Sulla felicità (e dintorni)
Un diamante allo stato grezzo. Un complimento, per me che preferisco le cruditè alle sofisticherie. Ché troppi orpelli servono a nascondere, a camuffare. E di travestimenti gradisco soltanto quelli carnascialeschi. Quindi sorrido, arrossisco e ringrazio.
Mentre ascolto l’eco che quelle parole producono in me, cercando di cogliere il senso più profondo delle emozioni che mi suscitano, penso che la felicità sia un’arte che si impara e che non vada messa da parte una volta appresa, ma condivisa affinché si moltiplichi all’infinito. Bisogna impararne l’odore e accettare che non sempre sia un profumo, perché la felicità non è sempre facile da sostenere. Saperla riconoscere come tale, distinguerla dal resto del fluire e darle il giusto valore non è da tutti.

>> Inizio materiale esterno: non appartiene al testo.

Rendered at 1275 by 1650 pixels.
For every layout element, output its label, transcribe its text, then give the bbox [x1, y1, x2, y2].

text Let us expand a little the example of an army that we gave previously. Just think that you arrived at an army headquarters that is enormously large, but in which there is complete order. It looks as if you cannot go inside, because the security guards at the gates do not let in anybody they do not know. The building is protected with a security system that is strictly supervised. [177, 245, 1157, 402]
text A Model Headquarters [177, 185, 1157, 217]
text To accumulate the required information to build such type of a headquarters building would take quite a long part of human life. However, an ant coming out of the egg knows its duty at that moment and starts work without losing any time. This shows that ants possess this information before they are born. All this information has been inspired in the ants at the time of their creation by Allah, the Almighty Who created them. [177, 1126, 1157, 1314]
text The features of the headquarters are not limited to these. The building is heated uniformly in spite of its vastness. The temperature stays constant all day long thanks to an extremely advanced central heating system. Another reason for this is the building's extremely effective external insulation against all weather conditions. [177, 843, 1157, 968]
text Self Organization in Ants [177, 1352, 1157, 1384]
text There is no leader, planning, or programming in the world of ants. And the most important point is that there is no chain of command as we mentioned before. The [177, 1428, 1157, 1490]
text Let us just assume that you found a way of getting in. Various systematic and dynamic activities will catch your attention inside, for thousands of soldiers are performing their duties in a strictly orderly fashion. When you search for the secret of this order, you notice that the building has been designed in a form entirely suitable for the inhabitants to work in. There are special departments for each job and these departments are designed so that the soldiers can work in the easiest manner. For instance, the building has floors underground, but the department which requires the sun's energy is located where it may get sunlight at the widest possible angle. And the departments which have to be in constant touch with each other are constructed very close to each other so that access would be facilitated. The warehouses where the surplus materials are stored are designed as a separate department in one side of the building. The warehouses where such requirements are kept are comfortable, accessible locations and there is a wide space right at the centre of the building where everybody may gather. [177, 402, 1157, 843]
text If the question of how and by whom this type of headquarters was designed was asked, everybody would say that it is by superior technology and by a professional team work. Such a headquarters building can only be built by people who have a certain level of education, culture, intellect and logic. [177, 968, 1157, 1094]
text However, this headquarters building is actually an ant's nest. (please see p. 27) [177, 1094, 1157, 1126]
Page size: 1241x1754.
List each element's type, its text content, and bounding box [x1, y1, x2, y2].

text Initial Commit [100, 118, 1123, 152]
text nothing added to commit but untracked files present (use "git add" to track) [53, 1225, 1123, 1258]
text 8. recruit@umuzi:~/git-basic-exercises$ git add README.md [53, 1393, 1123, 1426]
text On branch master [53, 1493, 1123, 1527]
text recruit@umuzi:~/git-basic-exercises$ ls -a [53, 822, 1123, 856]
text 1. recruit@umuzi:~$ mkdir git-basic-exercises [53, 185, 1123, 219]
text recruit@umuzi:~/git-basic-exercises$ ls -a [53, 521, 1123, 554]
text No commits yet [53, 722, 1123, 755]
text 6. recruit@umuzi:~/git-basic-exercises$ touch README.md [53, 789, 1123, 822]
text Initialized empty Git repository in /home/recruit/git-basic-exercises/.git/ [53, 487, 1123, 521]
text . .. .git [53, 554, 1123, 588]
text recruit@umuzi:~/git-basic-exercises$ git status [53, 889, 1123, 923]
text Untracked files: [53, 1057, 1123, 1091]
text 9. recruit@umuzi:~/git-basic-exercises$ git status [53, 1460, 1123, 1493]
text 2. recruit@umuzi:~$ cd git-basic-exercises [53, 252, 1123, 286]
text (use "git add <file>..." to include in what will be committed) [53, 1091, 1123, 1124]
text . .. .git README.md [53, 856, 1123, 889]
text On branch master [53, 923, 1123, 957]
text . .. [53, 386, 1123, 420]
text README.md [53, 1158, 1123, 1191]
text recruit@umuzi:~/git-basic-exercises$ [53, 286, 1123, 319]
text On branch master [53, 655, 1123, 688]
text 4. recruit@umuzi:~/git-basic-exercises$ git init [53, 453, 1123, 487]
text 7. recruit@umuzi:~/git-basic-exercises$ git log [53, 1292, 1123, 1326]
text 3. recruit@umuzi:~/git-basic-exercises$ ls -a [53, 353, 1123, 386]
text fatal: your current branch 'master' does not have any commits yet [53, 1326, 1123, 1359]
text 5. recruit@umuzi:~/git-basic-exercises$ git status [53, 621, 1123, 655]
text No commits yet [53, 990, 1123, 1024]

In una celebre intervista rilasciata a Oriana Fallaci sulla felicità, Totò ebbe a dire: “Forse vi sono momenti minuscoli di felicità, e sono quelli durante i quali si dimenticano le cose brutte. La felicità, signorina mia, è fatta di attimi di dimenticanza”. Tra le cose belle che fanno la felicità c’è mio padre che mi osserva mentre sono allo specchio per truccarmi e mi dice che sono bellissima. Da quattro anni non c’è più, ma ho ancora il suo numero nella rubrica del cellulare. Lo avevo memorizzato come papino – gli piaceva tanto sentirsi chiamare così – ed è stato spiazzante vedere associato a quel nome la fotografia di un altro uomo.
“Un numero telefonico – ha scritto qualche giorno fa in un tweet l’attrice 80enne Paola Pitagora riferendosi alla scomparsa di Angelo Gugliemi, storico direttore di Rai3 – ha un significato immanente, di immediatezza: dici, lo faccio e quella persona risponde. Tenere quello di chi non c’è più va oltre la razionalità, logica vorrebbe che lo si eliminasse, ma imbattercisi mentre scorri gli altri nomi rafforza il filo della memoria”.
L’erede del numero di mio padre sembra avere un volto simpatico. Magari un giorno lo chiamo, chissà. Intanto quel numero lo lascio lì, a testimoniare che l’appartenenza resta anche quando si va via, anche quando il nome viene cancellato dall’anagrafe. Perché l’unica maniera di essere felici, a questo mondo, è appartenere a qualcuno, insegna quel gioiello cinematografico che è Colazione da Tiffany.